Speaking to journalists after the event, Parolin said migration is a “very, very complicated topic,” and that he and Meloni spoke about it briefly during a private conversation after the presentation.

“I think that the problem is of translating into state politics the orientations that the pope offers in this field, according to those four themes he has chosen as basic indications for the handling of this topic,” Parolin said, referring to the pope’s migration buzzwords welcome, protection, promotion and integration.

Parolin said he and Meloni specifically discussed the influx of migrants into Italy, and therefore Europe, and he advocated for the opening of humanitarian corridors, saying this is a position he and Meloni’s government share.

Responding to Meloni’s assertion that her position is completely in line with the pope’s insistence on mercy, despite differing drastically from his approach to migration, Parolin said that he “won’t judge her disposition because it’s not up to me to make judgements.”

He noted however that European migration policies, including that of the Italian government, are often “policies of containment and restriction, therefore policies of repulsion.”

“It is needed to pass from these policies to a policy of open welcome, which then must find concrete manifestations in the various legislative activities,” Parolin said, lamenting that the usual European position is “to hold back and hold back, and never to be welcoming or to receive.”

In her remarks, Meloni also applauded the repeated offer by Pope Francis and his top aides, including Parolin, to help negotiate a peace deal in Ukraine, voicing her belief that the Holy See “is most disposed to assist in a negotiated solution because it doesn’t have other interests, it doesn’t have international interests.”

“I truly support this effort,” she said, saying, “the Holy See can absolutely count on our support.”

She also applauded Pope Francis for his words on Europe, often lamenting that the continent has forgotten its founding values and urging Europe’s leaders to return to the continent’s roots. “The idea of the European Union as a club, with series A and series B…is a distorted image of Europe,” she said.

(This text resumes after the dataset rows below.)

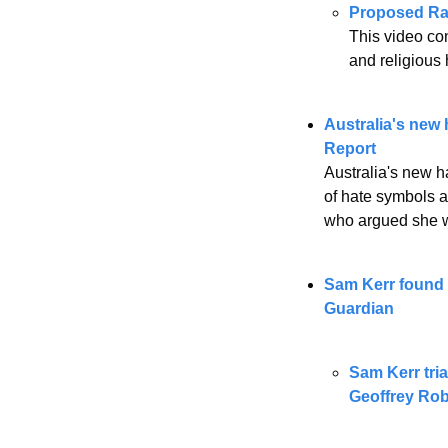
Proposed Ra
This video con
and religious 
Australia's new
Report 
Australia's new h
of hate symbols a
who argued she w
Sam Kerr found n
Guardian
Sam Kerr tria
Geoffrey Ro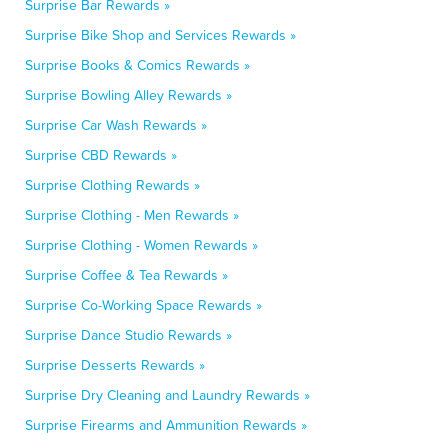
Surprise Bar Rewards »
Surprise Bike Shop and Services Rewards »
Surprise Books & Comics Rewards »
Surprise Bowling Alley Rewards »
Surprise Car Wash Rewards »
Surprise CBD Rewards »
Surprise Clothing Rewards »
Surprise Clothing - Men Rewards »
Surprise Clothing - Women Rewards »
Surprise Coffee & Tea Rewards »
Surprise Co-Working Space Rewards »
Surprise Dance Studio Rewards »
Surprise Desserts Rewards »
Surprise Dry Cleaning and Laundry Rewards »
Surprise Firearms and Ammunition Rewards »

Meloni also praised the pope’s commitment to shedding a light on anti-Christian persecution, lamenting that “it’s a theme which is almost never spoken about” in international politics. It is perhaps “the biggest” persecution happening right now, but “is the one least spoken about,” she said.

Noting that she has met with victims of Boko Haram violence in Nigeria, with militants kidnapping, raping, and forcing conversions on their prisoners with the threat of death, Meloni said she was deeply moved by these encounters, but “We don’t know these stories, no one is telling them.”

She praised Pope Francis’s attention to this problem in his speeches and during international trips, including his March 2021 visit to Iraq, making him the first pope to ever set foot in the country.

On Christian persecution, political correctness is another problem Meloni highlighted, saying it is wrong for a majority Christian nation, where most Christians are Catholics, to refrain from using Christian symbols for fear of offending others, or accepting Christian symbols but objecting to anything specifically Catholic.

Negating one’s Christian identity “is not a way to get anywhere,” she said, stressing the need to care for one another rather than fearing one another. She praised the “courage and strength” with which she said Pope Francis has reflected on the issue, saying, “even among politicians it’s a very important element.”